No sooner did my colleague’s (Charles Rogers) column (‘Candidate’ Bush Hasn’t Started To Aim His Guns Yet) appear in last week’s issue than the first salvo in President Bush’s 2004 reelection campaign was fired.

Ethically, it truly misfired.

It was insensitive, tasteless and exploitative — the lowest of blows!

If this is the chief strategy the Bush campaign intends to maintain for the next eight months, the ABB (Anyone But Bush) opposition will surely be plentiful and multiply before seeing history repeat itself when George W. Bush becomes a one-term president like his daddy.

Doesn’t anyone in the Bush Administration have any compassion and concern for those who died in the terrorist attacks on the World Trade Center and the rescue efforts on September 11, 2001?

Probably not or they wouldn’t have opted to
include scenes from Ground Zero in the first round of television campaign spots that began appearing on local stations in seventeen states (New York was not one of them) and on three national cable networks last week.

A widow whose husband died when the Twin Towers collapsed told the media, "This is a slap in the face of the murders of 3,000 people. It is unconscionable."

One New York City firefighter told the Daily News, "The images of firefighters at Ground Zero should not be used…for politics."

Harold Schaitberger, the general president of the International Association of Firefighters union, which has endorsed John Kerry, issued a statement after the ads debuted: "I’m disappointed, but not surprised that the president would try to trade on the heroism of those firefighters…The use of 9/11 images are hypocrisy at its worst...."

One person’s disgust is another’s satisfaction. A woman, who lost her brother on 9/11, supported the commercials, saying, "It speaks the truth of the times…Bush led us through the darkest moments in history."

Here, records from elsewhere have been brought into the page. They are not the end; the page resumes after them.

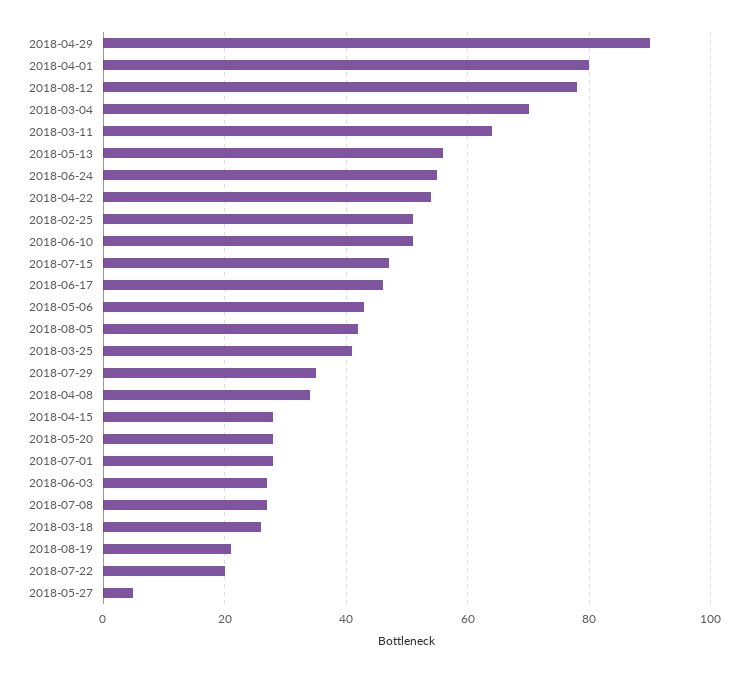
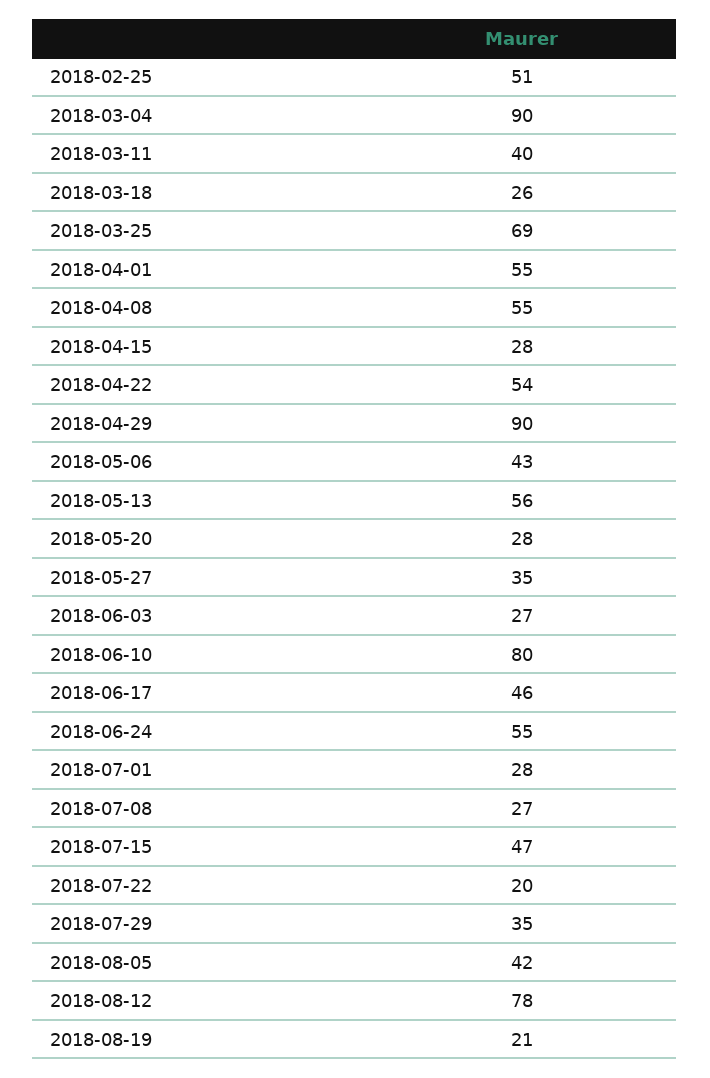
2018-04-01: 80 -> 55
2018-03-04: 70 -> 90
2018-03-11: 65 -> 40
2018-06-10: 50 -> 80
2018-03-25: 40 -> 69
2018-04-08: 35 -> 55
2018-05-27: 5 -> 35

Due to the disputed results of the 2002 election President Bush happened to be in office when the 9/11 catastrophe occurred, therefore he has an obvious political advantage and is entitled to blow his horn about what a great leader and crisis manager he believes he was in its aftermath.

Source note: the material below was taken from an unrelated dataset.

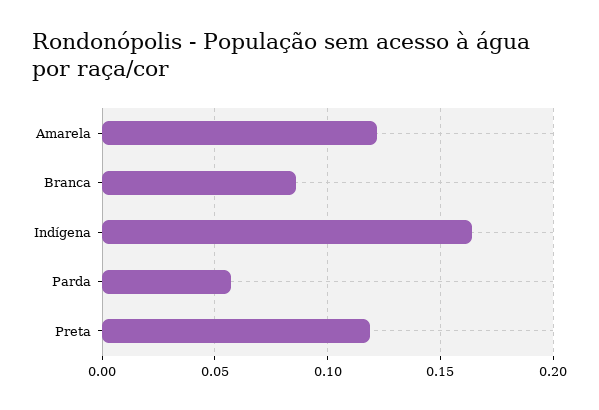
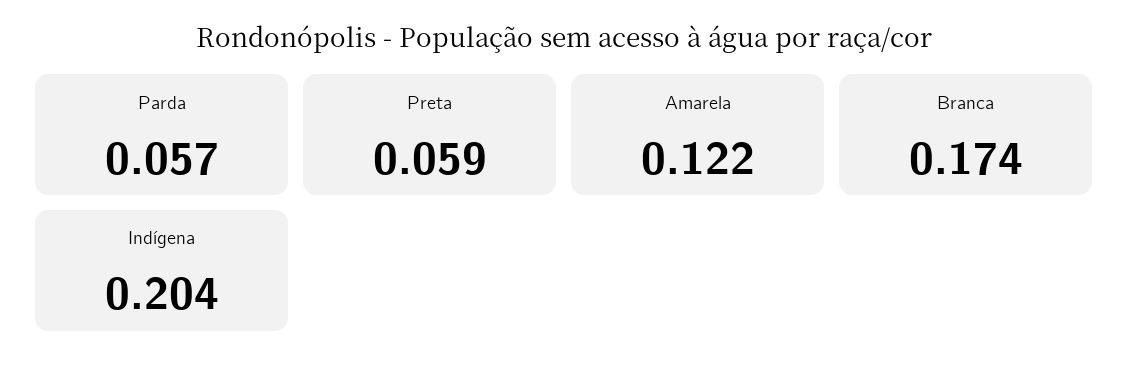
Branca: 0.085 -> 0.174
Indígena: 0.165 -> 0.204
Preta: 0.12 -> 0.059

For many, though, especially those who lost family members and friends, any graphic reference to that tragic day is a painful reminder of their loss. Nonetheless, I wouldn’t find it as inexcusable if the Bush campaign used that memorable photo of the president standing atop the debris from the Twin Towers with a fireman holding an American flag. After all, Bush wouldn’t have made it to the White House if he didn’t take advantage of and savor every possible photo opportunity.

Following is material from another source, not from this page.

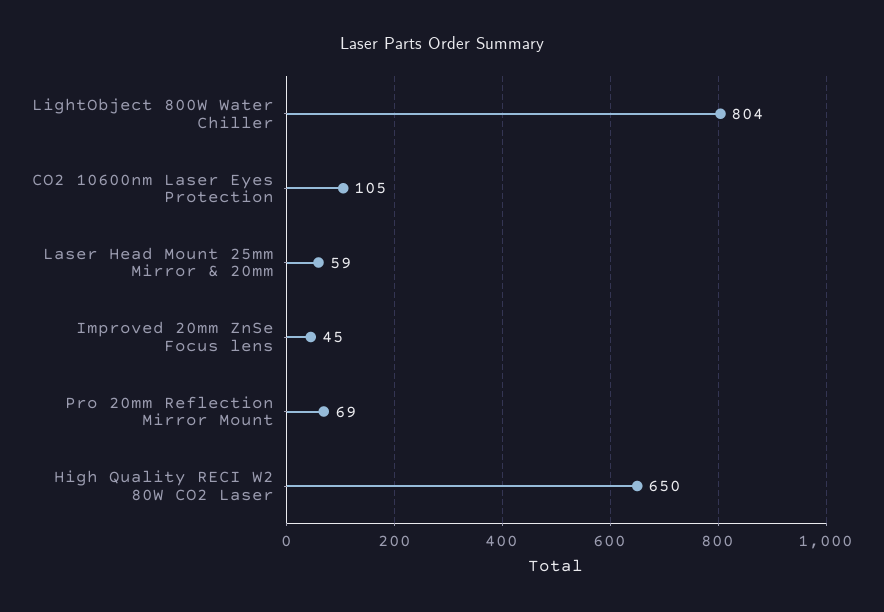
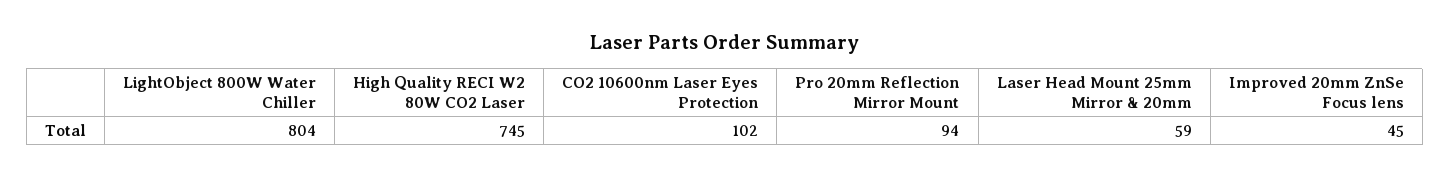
CO2 10600nm Laser Eyes Protection: 105 -> 102
Pro 20mm Reflection Mirror Mount: 69 -> 94
High Quality RECI W2 80W CO2 Laser: 650 -> 745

But it’s shameful and appalling for his campaign to include in one ad a brief image of one of the collapsed towers then a glimpse of several firemen walking out of the rubble at Ground Zero carrying the body of
fallen comrade on a flag-draped stretcher.

Last weekend at his Texas ranch the president defended the controversial ads, which market his "steady leadership in times of change," vowing he will not drop them, citing his guidance that day and in the subsequent war on terrorism.

For a president and an administration that have refused full cooperation with the federal commission selected to investigate the events leading up to the September 11, 2001 terrorist attacks, it’s disgraceful that they chose to spotlight the tragedy in his
reelection effort.

When New York State Governor George Pataki referred to the tragedy in his reelection campaign two years ago, he at least had the sense and decency to preview ads for victims’ families for approval before letting them be broadcast.

You can bet you’ll never see the Bush campaign produce ads showing any of the 550+ servicemen killed in action being shipped back home in body bags. It would be risky to remind voters that the war in Iraq has absolutely nothing to do with 9/11 retaliation and have them question whether or not the unprovoked conflict has actually made the nation safer.

While opponents condemn Democratic presidential candidate-in-waiting John Kerry’s position changes on some issues, it should be noted that in January, 2003, President Bush told the Associated Press he didn’t have "any ambition whatsoever to use (9/11) as a political issue." (Emphasis is mine.)

Like a typical politician, he’s evidently had a change of mind to suit his political needs.